▶ _Problem to solve_: Could you set down exactly the lines in the records below between the line holding "千恋万花/Senren Banka/安卓版" and the line holding "yangxuheng666666", inclusive?

--- START ---

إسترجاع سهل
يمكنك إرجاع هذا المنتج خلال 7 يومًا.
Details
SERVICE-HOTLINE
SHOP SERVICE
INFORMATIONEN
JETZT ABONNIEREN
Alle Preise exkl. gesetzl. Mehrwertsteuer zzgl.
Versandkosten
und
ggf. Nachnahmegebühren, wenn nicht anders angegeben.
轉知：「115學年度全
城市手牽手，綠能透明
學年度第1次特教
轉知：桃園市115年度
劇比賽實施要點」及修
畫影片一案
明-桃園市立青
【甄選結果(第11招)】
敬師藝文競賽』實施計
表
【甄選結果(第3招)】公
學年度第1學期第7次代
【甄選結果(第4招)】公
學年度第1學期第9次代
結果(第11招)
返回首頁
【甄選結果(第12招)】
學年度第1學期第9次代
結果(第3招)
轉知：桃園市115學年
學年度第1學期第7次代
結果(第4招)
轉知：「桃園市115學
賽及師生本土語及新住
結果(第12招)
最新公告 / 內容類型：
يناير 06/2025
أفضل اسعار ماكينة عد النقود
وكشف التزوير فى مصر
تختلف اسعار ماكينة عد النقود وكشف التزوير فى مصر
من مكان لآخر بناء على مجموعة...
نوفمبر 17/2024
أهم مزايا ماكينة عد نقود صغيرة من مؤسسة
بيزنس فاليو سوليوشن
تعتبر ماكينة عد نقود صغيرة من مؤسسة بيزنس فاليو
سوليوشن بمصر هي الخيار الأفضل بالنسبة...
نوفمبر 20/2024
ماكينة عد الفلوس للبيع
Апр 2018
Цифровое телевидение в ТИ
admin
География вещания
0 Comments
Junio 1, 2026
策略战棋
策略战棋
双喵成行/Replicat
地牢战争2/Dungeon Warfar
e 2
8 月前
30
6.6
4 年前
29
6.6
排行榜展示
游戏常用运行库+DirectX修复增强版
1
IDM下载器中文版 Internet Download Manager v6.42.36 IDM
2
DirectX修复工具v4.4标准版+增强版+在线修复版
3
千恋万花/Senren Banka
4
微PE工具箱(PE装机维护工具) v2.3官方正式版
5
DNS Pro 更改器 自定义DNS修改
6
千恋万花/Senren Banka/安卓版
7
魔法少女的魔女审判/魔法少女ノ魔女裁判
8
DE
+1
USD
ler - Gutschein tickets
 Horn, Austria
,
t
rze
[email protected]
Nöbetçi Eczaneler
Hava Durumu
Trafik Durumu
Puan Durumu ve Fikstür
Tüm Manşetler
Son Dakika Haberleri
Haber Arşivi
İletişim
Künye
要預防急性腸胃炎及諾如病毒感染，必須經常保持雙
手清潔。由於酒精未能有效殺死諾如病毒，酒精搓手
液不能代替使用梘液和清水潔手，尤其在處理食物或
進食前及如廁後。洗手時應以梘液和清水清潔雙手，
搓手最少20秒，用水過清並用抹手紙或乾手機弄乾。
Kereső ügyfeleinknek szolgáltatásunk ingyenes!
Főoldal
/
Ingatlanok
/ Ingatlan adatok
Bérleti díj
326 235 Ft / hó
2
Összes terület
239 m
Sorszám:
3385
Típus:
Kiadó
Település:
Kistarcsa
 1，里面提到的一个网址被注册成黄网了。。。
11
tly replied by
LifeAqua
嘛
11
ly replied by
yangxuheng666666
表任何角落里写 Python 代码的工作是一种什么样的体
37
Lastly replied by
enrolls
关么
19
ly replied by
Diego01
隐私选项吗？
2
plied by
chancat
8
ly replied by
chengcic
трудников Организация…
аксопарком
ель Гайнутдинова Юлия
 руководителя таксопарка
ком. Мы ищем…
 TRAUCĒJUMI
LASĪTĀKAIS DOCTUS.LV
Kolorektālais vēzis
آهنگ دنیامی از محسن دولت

--- END ---

▶ _Answer to the exercise_:
千恋万花/Senren Banka/安卓版
7
魔法少女的魔女审判/魔法少女ノ魔女裁判
8
DE
+1
USD
ler - Gutschein tickets
 Horn, Austria
,
t
rze
[email protected]
Nöbetçi Eczaneler
Hava Durumu
Trafik Durumu
Puan Durumu ve Fikstür
Tüm Manşetler
Son Dakika Haberleri
Haber Arşivi
İletişim
Künye
要預防急性腸胃炎及諾如病毒感染，必須經常保持雙
手清潔。由於酒精未能有效殺死諾如病毒，酒精搓手
液不能代替使用梘液和清水潔手，尤其在處理食物或
進食前及如廁後。洗手時應以梘液和清水清潔雙手，
搓手最少20秒，用水過清並用抹手紙或乾手機弄乾。
Kereső ügyfeleinknek szolgáltatásunk ingyenes!
Főoldal
/
Ingatlanok
/ Ingatlan adatok
Bérleti díj
326 235 Ft / hó
2
Összes terület
239 m
Sorszám:
3385
Típus:
Kiadó
Település:
Kistarcsa
 1，里面提到的一个网址被注册成黄网了。。。
11
tly replied by
LifeAqua
嘛
11
ly replied by
yangxuheng666666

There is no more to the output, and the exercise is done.